Robert Cumming, the first editor of this journal and interim first president of the SRA, remarked to us recently that both the journal and SRA were created to foster interdisciplinary considerations of risk. Dr. Cumming would be pleased with this last issue of the 30th volume of the journal. It contains 11 papers about eight subjects written by authors from four different countries, contributions from biology, engineering, mathematics, and social sciences, and the joint efforts of academic, government, not-for-profit, and for-profit organizations.
From the days of Lloyd Bridges as an ex-navy frogman in the popular late 1950s television show Sea Hunt to modern day versions of underground rescue, underwater rescues and explorations are known to be risky. But how risky? Mario Paulo Brito, Gwyn Griffiths, and Peter Challenor interviewed eight experts in autonomous underwater vehicle (AUV) design and operation in order to obtain estimates of the probability of vehicle loss given various events. They test their analytical approach with a hypothetical use of an AUV under a glacier in Antarctica.
Our journal has a long history of publishing about insurance and other risk management financial instruments. Ivan Damnjanovic, Zafer Aslan, and John Mander develop a four-step model that shows loss of function and financial losses in the case of a seismically designed bridge. Using their model, they evaluate the effectiveness of a number of alternative risk transfer financial instruments that may be used in the event of an earthquake, focusing specifically on catastrophe (CAT) bonds.

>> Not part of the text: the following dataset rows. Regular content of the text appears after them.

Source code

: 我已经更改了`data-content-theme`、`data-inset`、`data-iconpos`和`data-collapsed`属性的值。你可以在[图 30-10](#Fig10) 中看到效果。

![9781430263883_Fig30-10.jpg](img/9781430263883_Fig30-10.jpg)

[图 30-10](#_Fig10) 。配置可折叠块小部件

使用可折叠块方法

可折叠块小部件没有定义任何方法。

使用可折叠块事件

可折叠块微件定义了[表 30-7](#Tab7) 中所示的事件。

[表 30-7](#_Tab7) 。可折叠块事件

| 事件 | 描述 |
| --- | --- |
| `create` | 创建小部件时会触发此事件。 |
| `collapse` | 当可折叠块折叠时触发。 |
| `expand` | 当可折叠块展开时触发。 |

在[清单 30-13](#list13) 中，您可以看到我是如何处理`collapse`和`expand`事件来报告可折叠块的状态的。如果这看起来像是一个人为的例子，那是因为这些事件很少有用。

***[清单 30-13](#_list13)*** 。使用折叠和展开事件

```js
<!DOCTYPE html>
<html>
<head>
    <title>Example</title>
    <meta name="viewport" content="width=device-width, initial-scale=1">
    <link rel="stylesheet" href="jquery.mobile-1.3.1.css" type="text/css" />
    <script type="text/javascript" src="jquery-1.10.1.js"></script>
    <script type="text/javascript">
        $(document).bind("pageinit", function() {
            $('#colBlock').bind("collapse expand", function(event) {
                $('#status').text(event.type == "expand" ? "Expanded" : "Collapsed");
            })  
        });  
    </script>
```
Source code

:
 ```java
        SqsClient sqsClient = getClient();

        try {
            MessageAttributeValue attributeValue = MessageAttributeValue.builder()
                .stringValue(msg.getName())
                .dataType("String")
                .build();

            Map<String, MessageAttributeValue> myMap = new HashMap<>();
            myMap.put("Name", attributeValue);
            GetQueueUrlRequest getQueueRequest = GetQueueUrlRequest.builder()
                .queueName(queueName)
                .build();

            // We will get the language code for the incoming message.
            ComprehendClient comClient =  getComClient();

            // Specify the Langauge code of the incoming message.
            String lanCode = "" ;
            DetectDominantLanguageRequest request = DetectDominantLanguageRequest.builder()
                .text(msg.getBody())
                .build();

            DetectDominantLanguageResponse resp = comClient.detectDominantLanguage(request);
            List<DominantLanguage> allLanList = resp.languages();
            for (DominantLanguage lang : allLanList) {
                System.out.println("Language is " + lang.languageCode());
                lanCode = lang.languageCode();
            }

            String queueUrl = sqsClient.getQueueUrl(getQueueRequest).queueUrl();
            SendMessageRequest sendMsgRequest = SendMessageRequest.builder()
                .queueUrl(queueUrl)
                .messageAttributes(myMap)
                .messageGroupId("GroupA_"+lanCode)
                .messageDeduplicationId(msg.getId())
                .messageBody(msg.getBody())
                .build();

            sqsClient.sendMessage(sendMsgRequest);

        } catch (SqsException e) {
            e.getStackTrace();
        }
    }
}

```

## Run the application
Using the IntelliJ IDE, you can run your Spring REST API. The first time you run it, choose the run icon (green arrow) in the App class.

Around the globe, scientists are learning more about the potential risks associated with global climate change. Miguel Esteban and Gorka Longarte-Galnares examine the impact of increasing tropical cyclone intensity on economic productivity in Japan. The authors’ simulations suggest a reduction in GDP by between 6% and 13% by 2085.
Kenneth Lachlan and Patric Robert Spence examine Peter Sandman's “risk = hazard + outrage” model in experimental and field settings. The statistical analyses show general, but not total, agreement with the construct. The authors point to gender and race/ethnicity as factors influencing the extent of outrage responses, and the authors emphasize the need to tailor messages for specific audiences.
Food safety has become a major issue in this journal. Supported by the Food Safety Commission of Japan, Jun’ichiro Iwahori and colleagues examined the life cycle of the bacterium Vibrio parahaemolyticus (V. parahaemolyticus) in horse mackerel (Trachurus japonicus), a common Japanese seafood. Washing during preparation and keeping the fish cold during transport were key steps to control the 1,000–3,000 annual infections attributed to this bacterium. Accurate consumption data are essential for estimating the risks of seafood consumption. These risks are notable among Native Americans who disproportionately consume seafood. Funded by the U.S. Environmental Protection Agency and informed by a Pacific Northwest Native American seafood consumption survey, Lon Kissinger and a team of researchers developed a computer-assisted personal interviewing (CAPI) seafood consumption survey tool. The authors describe the software and assert its advantages compared to paper surveys.
Stem cell research has become a major new scientific and therapeutic endeavor, and these imply some risks. Fabio Lopez et al. examine risk management requirements for clinical cell therapy manufacturing. The authors describe the lack of consistency in risk management and approaches that would both standardize and reduce the risk.
Seth Guikema, Seung-Ryong Han, and Steven Quiring use utility data to assess the all too predictable damage caused by hurricanes to electric power systems in United States. Using utility pole and transformer replacement as indicators of damage, rather than customer loss of service, the authors use regression and data mining techniques to assess the need for prestorm planning by utilities.
Historically, nations set their environmental protection agenda without comparative risk analysis. This has led to obvious inconsistencies between risks and resource allocations. The United Arab Emirates organized a deliberative comparative risk analysis for a strategic planning exercise. Henry Willis and colleagues from the University of North Carolina and from RAND Corporation applied a deliberative method consisting of five stages that included consideration of a wide range of possible priorities. Notably, the collaborative process found outdoor and indoor air pollution to be the highest priorities.
Finally, two papers focus on a now common theme in the journal: terrorism-related events. Gregory Keeney and Detlof von Winterfeldt offer an interesting addition to our portfolio of terrorism papers by trying to understand terrorist values. Funded by the U.S. Department of Homeland Security, they examine the verbal statements and writings of Al-Qaeda. The authors provide a list of Al-Qaeda's strategic objectives and relate these to military outcomes and the growth of the organization. Jun Zhuang and Vicki Bier's perspective considers why defenders of strategic assets would use both secrecy and deception about their resource allocations rather than disclose the information. The authors discuss existing approaches, such as game theory, and describe future research directions.